Courtney has ably mined all the available sources, including his subject's journal, sermons, books and letters. A longtime writer and editor for The Hartford Courant, Courtney brings a wealth of local knowledge and obvious passion to the task. The book grew out of an article he wrote for the late Northeast magazine in 1996.
Like any good journalist, Courtney knows what to lead with. In 1858, as a junior at Yale College, Twichell and two classmates were returning from dinner when they faced off against a larger group of local firemen. Such "town-gown" confrontations were not uncommon and sometimes turned violent, even deadly. Each college boy was packing a pistol. In the melee, shots were fired, and one person died.
Nonetheless, Twichell graduated on time and, having had his "conversion experience" before college, set his sights on becoming a Congregational minister. It was a time of great moral ferment, as America wrestled with the issues of slavery and rebellion.
A Lincoln Republican, Twichell supported John Brown's abortive raid at Harper's Ferry. When war erupted, he volunteered to minister (although not yet ordained) to a regiment consisting largely of rowdy Irish Catholics. His duties involved assisting at gruesome battlefield surgeries, and the war's terrible carnage tested his belief in God's plan.
In 1865, Twichell ascended to the ministry of Asylum Hill Congregational Church, a position he would hold until 1911. He married, fathered nine children and watched a modest provincial city transformed over the decades. He would nudge his conservative flock toward good works, charity and acceptance of new arrivals who were not so fortunate - and who seemed so very different from his spiritual charges, Hartford's WASPish business and cultural elite.

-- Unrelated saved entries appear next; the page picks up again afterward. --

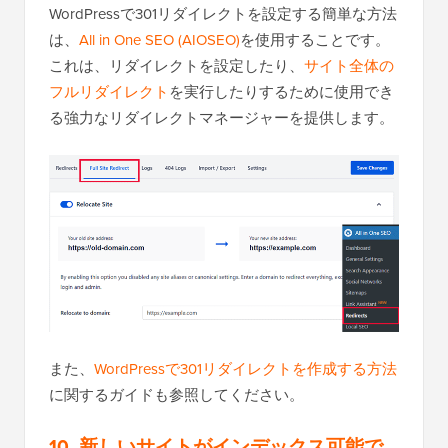
WordPressで301リダイレクトを設定する簡単な方法
は、
All in One SEO (AIOSEO)
を使用することです。
これは、リダイレクトを設定したり、
サイト全体の
フルリダイレクト
を実行したりするために使用でき
る強力なリダイレクトマネージャーを提供します。
また、
WordPressで301リダイレクトを作成する方法
に関するガイドも参照してください。
10. 新しいサイトがインデックス可能で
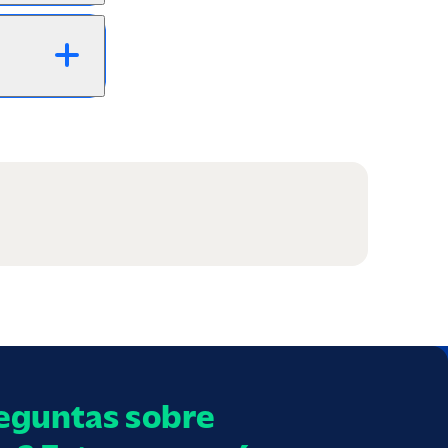
eguntas sobre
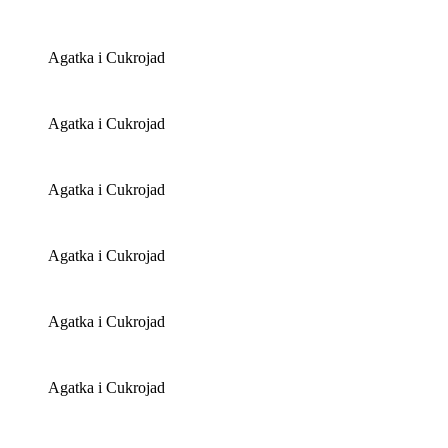
Agatka i Cukrojad
Agatka i Cukrojad
Agatka i Cukrojad
Agatka i Cukrojad
Agatka i Cukrojad
Agatka i Cukrojad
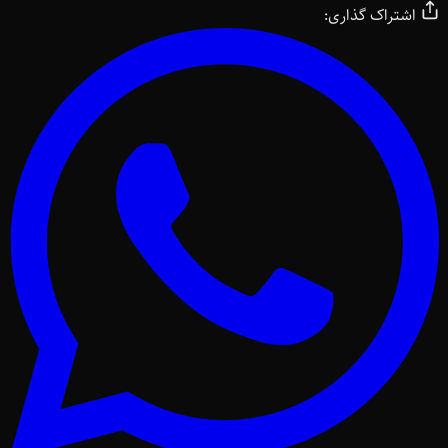
اشتراک گذاری:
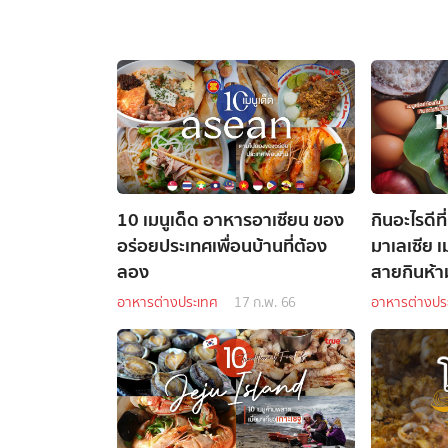
10 เมนูเด็ด อาหารอาเซียน ของ
กินอะไรดีท
อร่อยประเทศเพื่อนบ้านที่ต้อง
มาเลเซีย เ
ลอง
สายกินห้
อาหารต่างประเทศ
17 ก.พ. 66
อาหารต่างปร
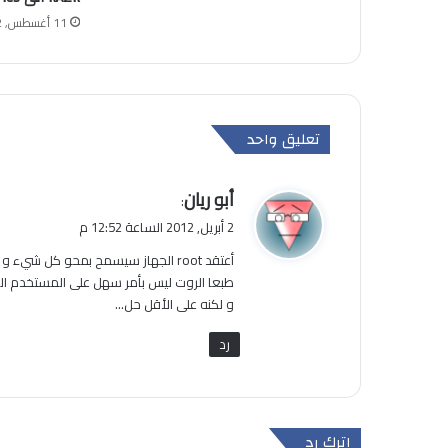
11 أغسطس, 2012
تعليق واحد
ي
أبو ريان
:
ق
2 أبريل, 2012 الساعة 12:52 م
و
أعتقد root الجهاز سيسمح بمحو كل شيء و أي شيء…
ل
طبعا الروت ليس بأمر سهل على المستخدم ا
و لكنه على الأقل حل…
رد
اترك رد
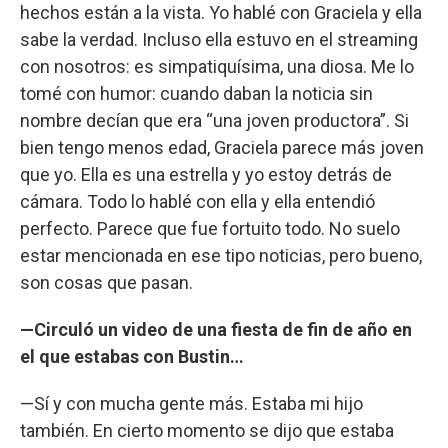
hechos están a la vista. Yo hablé con Graciela y ella
sabe la verdad. Incluso ella estuvo en el streaming
con nosotros: es simpatiquísima, una diosa. Me lo
tomé con humor: cuando daban la noticia sin
nombre decían que era “una joven productora”. Si
bien tengo menos edad, Graciela parece más joven
que yo. Ella es una estrella y yo estoy detrás de
cámara. Todo lo hablé con ella y ella entendió
perfecto. Parece que fue fortuito todo. No suelo
estar mencionada en ese tipo noticias, pero bueno,
son cosas que pasan.
—Circuló un video de una fiesta de fin de año en
el que estabas con Bustin…
—Sí y con mucha gente más. Estaba mi hijo
también. En cierto momento se dijo que estaba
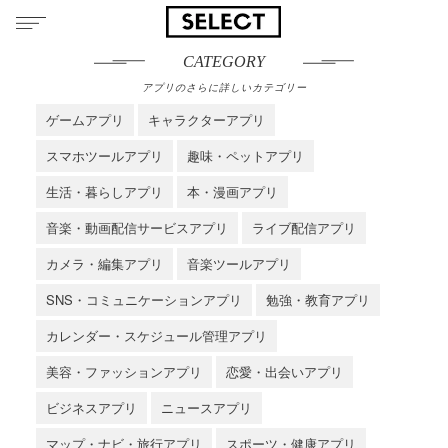
CATEGORY
アプリのさらに詳しいカテゴリー
ゲームアプリ
キャラクターアプリ
スマホツールアプリ
趣味・ペットアプリ
生活・暮らしアプリ
本・漫画アプリ
音楽・動画配信サービスアプリ
ライブ配信アプリ
カメラ・編集アプリ
音楽ツールアプリ
SNS・コミュニケーションアプリ
勉強・教育アプリ
カレンダー・スケジュール管理アプリ
美容・ファッションアプリ
恋愛・出会いアプリ
ビジネスアプリ
ニュースアプリ
マップ・ナビ・旅行アプリ
スポーツ・健康アプリ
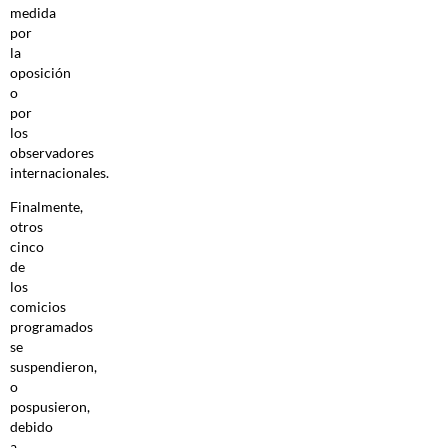
medida
por
la
oposición
o
por
los
observadores
internacionales.
Finalmente,
otros
cinco
de
los
comicios
programados
se
suspendieron,
o
pospusieron,
debido
a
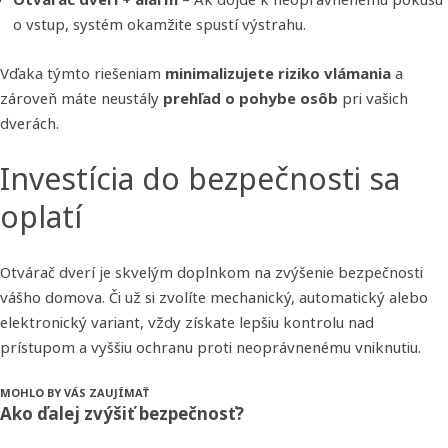
o vstup, systém okamžite spustí výstrahu.
Vďaka týmto riešeniam
minimalizujete riziko vlámania
a
zároveň máte neustály
prehľad o pohybe osôb
pri vašich
dverách.
Investícia do bezpečnosti sa
oplatí
Otvárač dverí je skvelým doplnkom na zvýšenie bezpečnosti
vášho domova. Či už si zvolíte mechanický, automatický alebo
elektronický variant, vždy získate lepšiu kontrolu nad
prístupom a vyššiu ochranu proti neoprávnenému vniknutiu.
MOHLO BY VÁS ZAUJÍMAŤ
Ako ďalej zvýšiť bezpečnosť?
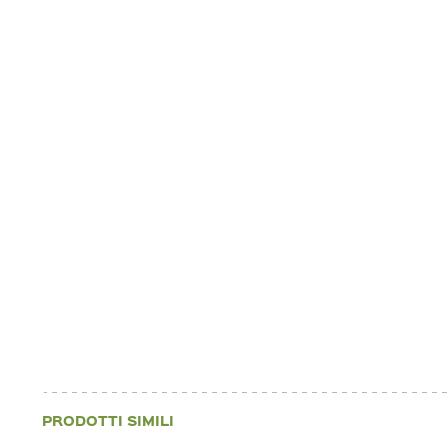
PRODOTTI SIMILI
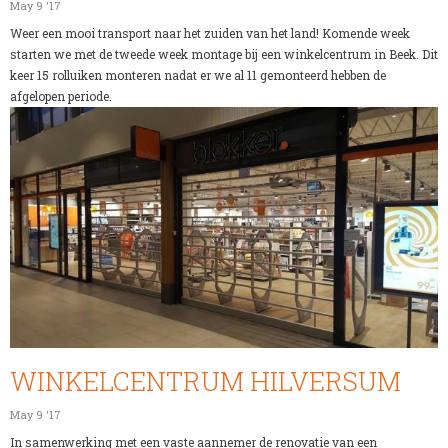
May 9 '17
Weer een mooi transport naar het zuiden van het land! Komende week
starten we met de tweede week montage bij een winkelcentrum in Beek. Dit
keer 15 rolluiken monteren nadat er we al 11 gemonteerd hebben de
afgelopen periode.
WINKELCENTRUM HILVERSUM
May 9 '17
In samenwerking met een vaste aannemer de renovatie van een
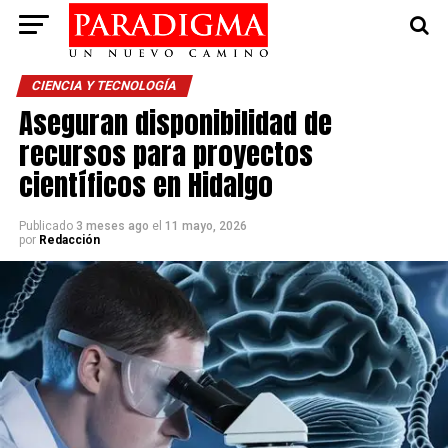
CIENCIA Y TECNOLOGÍA
Aseguran disponibilidad de
recursos para proyectos
científicos en Hidalgo
Publicado
3 meses ago
el
11 mayo, 2026
por
Redacción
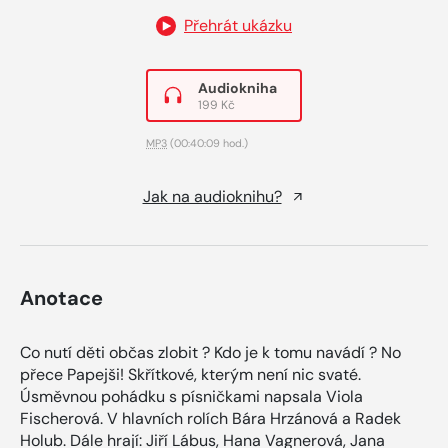
Přehrát ukázku
Audiokniha
199 Kč
MP3
(00:40:09 hod.)
Jak na audioknihu?
Anotace
Co nutí děti občas zlobit ? Kdo je k tomu navádí ? No
přece Papejši! Skřítkové, kterým není nic svaté.
Úsměvnou pohádku s písničkami napsala Viola
Fischerová. V hlavních rolích Bára Hrzánová a Radek
Holub. Dále hrají: Jiří Lábus, Hana Vagnerová, Jana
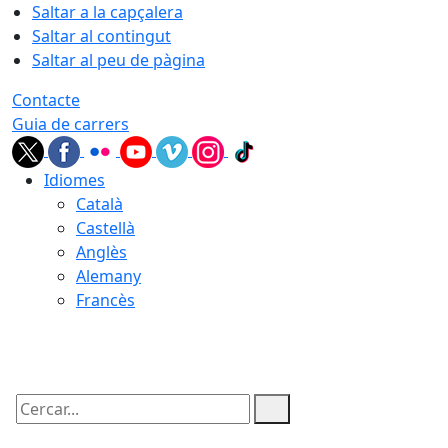
Saltar a la capçalera
Saltar al contingut
Saltar al peu de pàgina
Contacte
Guia de carrers
Idiomes
Català
Castellà
Anglès
Alemany
Francès
09.08.2026 | 03:56
Cercar:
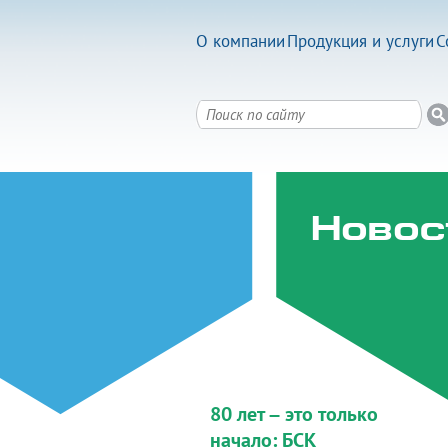
О компании
Продукция и услуги
С
Новос
80 лет – это только
начало: БСК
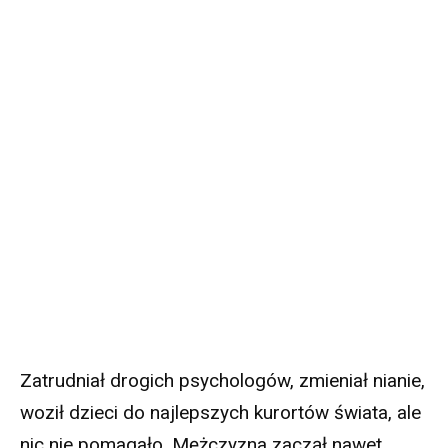
Zatrudniał drogich psychologów, zmieniał nianie,
woził dzieci do najlepszych kurortów świata, ale
nic nie pomagało. Mężczyzna zaczął nawet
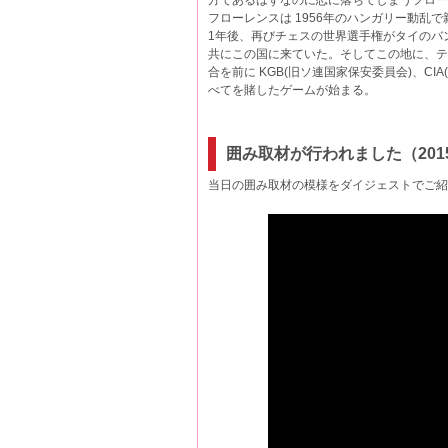
方であるはずなのに恋に落ちてしまうフロー
フローレンスは 1956年のハンガリー動乱
1年後、再びチェスの世界選手権がタイのバ
共にこの国に来ていた。そしてこの地に、テレ
合を前に KGB(旧ソ連国家保安委員会)、C
べてを賭したゲームが始まる。
囲み取材が行われました（2015
当日の囲み取材の模様をダイジェストでご紹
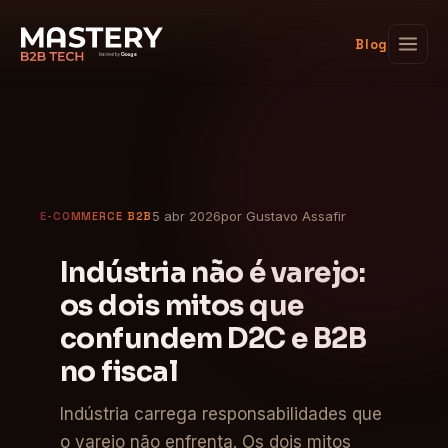
Blog
5 abr 2026
por Gustavo Assafir
E-COMMERCE B2B
Indústria não é varejo:
os dois mitos que
confundem D2C e B2B
no fiscal
Indústria carrega responsabilidades que
o varejo não enfrenta. Os dois mitos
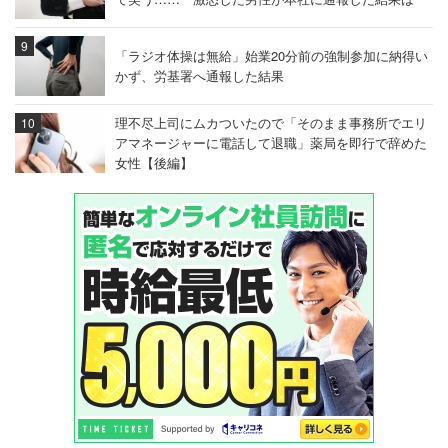
「ラジオ体操は無給」始業20分前の強制参加に納得い
かず、労基署へ通報した結果
理不尽上司にムカついたので「そのまま事務所でエリ
アマネージャーに電話して退職」薬局を即行で辞めた
女性【後編】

Courtney paints an engaging and thoroughly researched portrait of a man who, although born 170 years ago, seems modern in so many ways. His ecumenical and social inclusiveness was well ahead of his era.
But make no mistake, his times were different from ours in ways great and small. Consider these two tidbits: Twichell and his fellow Elis in 1859 were required to attend prayers twice daily, the first session commencing at 6 a.m. In 1878, Twichell assisted at the birth of his sixth child, but the following month he went tooting off to Europe to pal around with Clemens for two solid months.